**Prompt:** Extend the gardening comment thread below about ripening pears and building new beds, picking up right after its last comment.

**Given text:**
───

However, I need advice about pears. Mine are hard, hard, hard. Will they soften on the kitchen table? Can I use them hard for jam and they will still taste okay? Help, please.
Erica says
European pears should be picked mature but hard and left to ripen at room temp. If they come off the tree cleanly when you lift them up (like, turn them 180 degrees towards the sky) then they are ripe and ready for harvesting. Also look for a slight change in the background color of the fruit. More info here: http://www.denverext.colostate.edu/harvestingfruit.html
Amanda says
When is the best time to try to put in new beds? In the Spring next year or is now a decent time before the weather goes to…?
Erica says
No now is ideal. You can fill your beds/build your beds with half-rotten compost and straw and leaves and all kinds of stuff that doesn’t “look” like soil and by spring planting it will be in excellent shape for your plantings.

───

**Excerpted records:**

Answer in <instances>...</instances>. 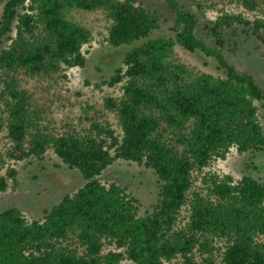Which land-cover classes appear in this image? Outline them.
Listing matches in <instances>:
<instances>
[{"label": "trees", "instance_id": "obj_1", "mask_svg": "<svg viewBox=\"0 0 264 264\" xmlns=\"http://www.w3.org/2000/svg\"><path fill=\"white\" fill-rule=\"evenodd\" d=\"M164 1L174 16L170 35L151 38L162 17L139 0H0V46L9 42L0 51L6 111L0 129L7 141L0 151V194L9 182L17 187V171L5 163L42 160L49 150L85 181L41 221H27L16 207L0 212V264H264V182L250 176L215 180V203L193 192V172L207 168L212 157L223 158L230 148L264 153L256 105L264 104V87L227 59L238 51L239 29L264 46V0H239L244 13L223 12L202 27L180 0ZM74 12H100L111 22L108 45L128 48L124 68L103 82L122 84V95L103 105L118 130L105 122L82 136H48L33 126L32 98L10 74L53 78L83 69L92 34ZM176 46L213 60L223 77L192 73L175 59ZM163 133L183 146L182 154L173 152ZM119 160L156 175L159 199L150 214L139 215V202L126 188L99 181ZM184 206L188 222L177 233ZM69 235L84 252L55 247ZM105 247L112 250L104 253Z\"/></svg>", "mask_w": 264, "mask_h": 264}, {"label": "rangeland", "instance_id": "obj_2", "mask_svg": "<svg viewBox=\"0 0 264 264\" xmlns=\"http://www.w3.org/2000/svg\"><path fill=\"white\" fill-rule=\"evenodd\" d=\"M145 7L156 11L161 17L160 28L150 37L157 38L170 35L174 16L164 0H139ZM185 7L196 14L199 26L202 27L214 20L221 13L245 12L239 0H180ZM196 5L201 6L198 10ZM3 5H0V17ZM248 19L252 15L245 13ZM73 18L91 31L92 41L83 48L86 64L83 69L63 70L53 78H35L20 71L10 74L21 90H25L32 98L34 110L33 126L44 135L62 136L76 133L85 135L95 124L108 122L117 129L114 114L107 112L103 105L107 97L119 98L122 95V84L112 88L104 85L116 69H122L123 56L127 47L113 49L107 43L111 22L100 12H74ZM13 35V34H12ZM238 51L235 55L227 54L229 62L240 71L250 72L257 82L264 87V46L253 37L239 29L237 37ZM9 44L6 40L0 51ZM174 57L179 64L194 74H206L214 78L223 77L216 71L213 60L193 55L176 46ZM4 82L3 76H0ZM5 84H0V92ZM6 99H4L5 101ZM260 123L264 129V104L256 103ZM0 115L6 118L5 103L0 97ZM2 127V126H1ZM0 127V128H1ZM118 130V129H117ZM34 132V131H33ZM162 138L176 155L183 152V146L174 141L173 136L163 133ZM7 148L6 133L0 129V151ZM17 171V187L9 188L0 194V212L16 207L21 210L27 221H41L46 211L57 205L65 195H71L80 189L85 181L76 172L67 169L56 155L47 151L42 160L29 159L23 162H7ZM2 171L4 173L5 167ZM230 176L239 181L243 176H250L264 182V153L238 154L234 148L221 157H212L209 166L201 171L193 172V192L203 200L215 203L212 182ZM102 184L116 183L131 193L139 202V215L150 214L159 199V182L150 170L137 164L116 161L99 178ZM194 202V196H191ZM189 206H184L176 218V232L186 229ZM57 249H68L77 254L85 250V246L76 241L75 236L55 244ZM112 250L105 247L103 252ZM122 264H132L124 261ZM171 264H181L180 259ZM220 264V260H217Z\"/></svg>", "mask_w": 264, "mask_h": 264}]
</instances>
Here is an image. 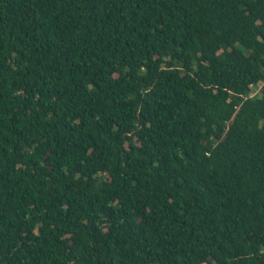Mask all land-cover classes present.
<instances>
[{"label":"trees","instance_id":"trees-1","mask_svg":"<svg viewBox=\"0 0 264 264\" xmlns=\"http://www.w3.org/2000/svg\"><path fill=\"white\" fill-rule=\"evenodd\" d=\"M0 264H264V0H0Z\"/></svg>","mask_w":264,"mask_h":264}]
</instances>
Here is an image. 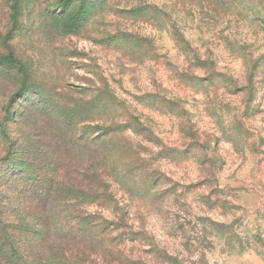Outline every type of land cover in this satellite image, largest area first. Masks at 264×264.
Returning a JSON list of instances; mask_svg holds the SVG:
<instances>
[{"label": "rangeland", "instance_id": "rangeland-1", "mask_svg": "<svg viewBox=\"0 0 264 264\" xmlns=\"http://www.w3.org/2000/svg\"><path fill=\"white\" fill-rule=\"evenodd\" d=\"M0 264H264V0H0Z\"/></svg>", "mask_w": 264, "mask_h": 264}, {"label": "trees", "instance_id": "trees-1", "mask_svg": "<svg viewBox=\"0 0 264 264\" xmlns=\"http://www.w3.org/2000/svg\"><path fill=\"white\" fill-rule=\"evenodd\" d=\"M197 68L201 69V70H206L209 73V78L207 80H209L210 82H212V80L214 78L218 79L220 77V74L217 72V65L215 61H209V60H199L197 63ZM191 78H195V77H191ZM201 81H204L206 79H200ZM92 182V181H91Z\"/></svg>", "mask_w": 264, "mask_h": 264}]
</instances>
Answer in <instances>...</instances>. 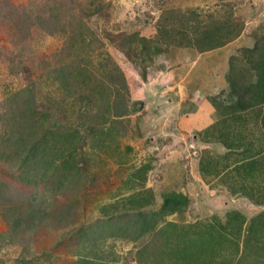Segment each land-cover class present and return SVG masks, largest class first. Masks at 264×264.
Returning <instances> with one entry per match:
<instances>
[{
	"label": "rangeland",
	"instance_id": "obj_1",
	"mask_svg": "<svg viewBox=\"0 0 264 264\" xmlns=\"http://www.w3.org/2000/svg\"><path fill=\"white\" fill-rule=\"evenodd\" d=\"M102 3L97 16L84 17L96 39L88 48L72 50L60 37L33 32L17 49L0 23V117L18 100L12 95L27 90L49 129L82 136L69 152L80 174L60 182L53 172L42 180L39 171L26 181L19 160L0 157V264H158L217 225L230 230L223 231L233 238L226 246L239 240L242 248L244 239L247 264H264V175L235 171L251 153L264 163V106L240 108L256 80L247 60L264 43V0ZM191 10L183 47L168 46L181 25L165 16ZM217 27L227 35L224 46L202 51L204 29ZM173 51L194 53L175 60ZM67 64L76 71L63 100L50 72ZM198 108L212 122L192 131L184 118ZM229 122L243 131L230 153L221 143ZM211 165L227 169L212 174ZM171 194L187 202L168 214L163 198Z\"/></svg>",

───

**Output of the exercise:**
Cindy says
Spring is upon us here in Australia.. I put garlic in 6 months, some of the plants have dried out at the top, and the scape may have been trapped inside, but most of the others are still looking healthy. We’re overloaded with mulberries, and the citrus are just finishing up -> already flowering again! yesterday I froze 6 ice cube trays worth of lemon juice and made mulberry cake, today: more lemons to juice (I should make preserved lemons) and grating the rind to freeze, mulberry muffins to bake….and hopefully the kids will help pick more to make jam. best wishes for your healing and all around health xx
Alice says
Wow! That is indeed a great list to do. I think I must do my list to. It is indeed an amazing page. Cool!
Alice @ CheapSheds NZ LTD
Anne says
I have a bumper crop of potatoes! How do you store yours? I’ve been digging up small batches and storing them in paper bags in the garage – this is fine for small amounts but I’m going to have to dig up a lot very soon. Thanks!
pensive pumpkin says
Thanks for saying your tomatoes were disappointing this year. Mine are still out there, green as can be.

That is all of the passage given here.